The cold flow properties are excellent, although the distillate has a relatively high density and low cetane. Again, running Captain as a blend in the crude slate will allow the refiner to meet finished product specifications allowing the refiner to take advantage of Captain’s excellent cold flow characteristics when blended with more paraffinic stocks typically limited by fluidity.

Vacuum Gas Oil
The vacuum gasoil yield from Captain crude is particularly high, significantly higher than that from Brent. The sulfur level is only marginally higher than most North Sea crudes at 0.7 WT% - important when the gasoil is feed to crackers to manufacture high value incremental lower sulfur gasoline. The vacuum gasoil will give similar conversions on a fluid catalytic cracking unit (FCCU) to the other heavy North Sea crudes coming into production.

In addition, for those manufacturing low viscosity index lubricating oil, preliminary data indicate that Captain vacuum gasoil is an excellent feedstock for the manufacture of these naphthenic base lube oils.

Vacuum Residuum
The vacuum residue yield from Captain crude is 26.9 LV%. It is low density and has a sulfur level of only 1.2 WT% - marginally lower than that of Brent.

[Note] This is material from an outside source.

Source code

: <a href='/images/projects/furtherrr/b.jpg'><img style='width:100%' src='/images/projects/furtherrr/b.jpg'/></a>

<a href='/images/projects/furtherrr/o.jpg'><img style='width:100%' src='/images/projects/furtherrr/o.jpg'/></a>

The viscosity of the vacuum residue is also slightly lower than that of Brent. The asphaltene, carbon residue and metals levels are all very low, making the residue an excellent visbreaker feedstock.

The resulting fuel oil from either blending or visbreaking will be good quality and low sulfur - important with declining demand for high sulfur fuel oil. Alternatively, in a refinery with a coker, the vacuum residue will be an excellent coker feedstock, with low coke yield and a coke which should be suitable for premium anode grade production.